Document section =>
# # # # # # #
American physicist (1930–1988)

Frederick Leonard Scarf (July 25, 1930 – July 17, 1988) was an American physicist known for his work in plasma wave physics and his leadership in developing space-based instruments to study the solar wind and planetary magnetospheres. After earning a PhD in physics from the Massachusetts Institute of Technology, he switched to space science in the early 1960s, working for TRW. Scarf played a central role in advocating for and designing plasma wave instruments aboard numerous NASA and international missions, including OGO-5, Pioneer Venus Orbiter, Giotto, ISEE-3, and the Voyager program spacecraft, where he served as the principal investigator for the Plasma Wave Subsystem (PWS).

His innovative conversion of plasma wave data from the Voyager's PWS into audio recordings, called the "sounds of space" by journalists, gained public and scientific attention. A strong proponent of international collaboration, Scarf worked on joint projects with European, Japanese, and Soviet space programs, even during periods of official US policy restrictions. He died suddenly while visiting the Soviet Space Research Institute in Moscow. In recognition of his contributions, he was awarded with two NASA Exceptional Scientific Achievement Medals, and the American Geophysical Union established the Fred L. Scarf Award in his honor.
# # # # # # #
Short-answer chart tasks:
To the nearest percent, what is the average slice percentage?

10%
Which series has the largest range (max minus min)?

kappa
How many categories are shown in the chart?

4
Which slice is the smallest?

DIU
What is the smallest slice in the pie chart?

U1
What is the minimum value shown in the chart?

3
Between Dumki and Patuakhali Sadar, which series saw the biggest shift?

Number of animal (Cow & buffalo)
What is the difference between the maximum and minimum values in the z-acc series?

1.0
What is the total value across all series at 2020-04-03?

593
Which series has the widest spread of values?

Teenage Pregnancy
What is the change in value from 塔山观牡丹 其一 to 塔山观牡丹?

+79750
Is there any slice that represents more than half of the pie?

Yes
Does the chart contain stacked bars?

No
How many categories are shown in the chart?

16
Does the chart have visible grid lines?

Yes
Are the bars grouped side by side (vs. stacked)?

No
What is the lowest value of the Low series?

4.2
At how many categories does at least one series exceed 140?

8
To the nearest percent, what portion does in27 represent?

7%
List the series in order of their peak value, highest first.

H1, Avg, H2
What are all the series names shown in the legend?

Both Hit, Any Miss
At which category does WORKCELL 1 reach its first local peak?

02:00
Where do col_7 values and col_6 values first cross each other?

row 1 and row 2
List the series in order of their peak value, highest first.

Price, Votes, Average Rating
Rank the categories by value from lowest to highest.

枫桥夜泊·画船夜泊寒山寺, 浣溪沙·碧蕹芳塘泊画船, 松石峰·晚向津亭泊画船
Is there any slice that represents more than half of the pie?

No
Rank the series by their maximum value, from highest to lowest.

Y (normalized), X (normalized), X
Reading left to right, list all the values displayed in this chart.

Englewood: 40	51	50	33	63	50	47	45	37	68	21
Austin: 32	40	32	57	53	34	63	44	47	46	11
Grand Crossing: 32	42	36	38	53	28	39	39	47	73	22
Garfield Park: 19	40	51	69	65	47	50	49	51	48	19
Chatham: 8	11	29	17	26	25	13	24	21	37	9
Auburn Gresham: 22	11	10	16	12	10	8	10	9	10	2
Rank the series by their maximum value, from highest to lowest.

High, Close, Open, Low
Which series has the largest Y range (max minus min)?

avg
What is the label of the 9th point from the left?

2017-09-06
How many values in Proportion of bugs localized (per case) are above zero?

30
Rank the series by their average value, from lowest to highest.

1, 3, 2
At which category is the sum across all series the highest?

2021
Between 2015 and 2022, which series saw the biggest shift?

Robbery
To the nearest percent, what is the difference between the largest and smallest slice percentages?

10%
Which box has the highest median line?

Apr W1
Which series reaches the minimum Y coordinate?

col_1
# # # # # # #
Activity list =>
1. Reproduce the passage of the Scarf biography starting at "American physicist (1930–1988)" and ending at "Wave Subsystem (PWS).".
2. Write the next part of the biography of Frederick Leonard Scarf, picking up after its final sentence.
The records were drawn from a separate source unrelated to the biography of Frederick Leonard Scarf.

Activity answers =>
1.
American physicist (1930–1988)

Frederick Leonard Scarf (July 25, 1930 – July 17, 1988) was an American physicist known for his work in plasma wave physics and his leadership in developing space-based instruments to study the solar wind and planetary magnetospheres. After earning a PhD in physics from the Massachusetts Institute of Technology, he switched to space science in the early 1960s, working for TRW. Scarf played a central role in advocating for and designing plasma wave instruments aboard numerous NASA and international missions, including OGO-5, Pioneer Venus Orbiter, Giotto, ISEE-3, and the Voyager program spacecraft, where he served as the principal investigator for the Plasma Wave Subsystem (PWS).

2.
== Biography ==
Frederick Leonard Scarf was born on July 25, 1930, in Philadelphia, Pennsylvania, the son of Jewish emigrants from Ukraine and Russia, Lene (Elkman) and Louis Scarf. He had a twin brother, mathematical economist Herbert Eli Scarf. He studied physics at Temple University (BSc 1951) and then in Massachusetts Institute of Technology (PhD 1955); he used the Bethe–Salpeter equation to study the deuteron for his thesis. He then became a researcher at the University of Washington, studying theoretical quantum electrodynamics. Around 1959, he took sabbatical and went to CERN. At that time he became interested in space physics. While at CERN, he met a friend from MIT who arranged him a visit to TRW.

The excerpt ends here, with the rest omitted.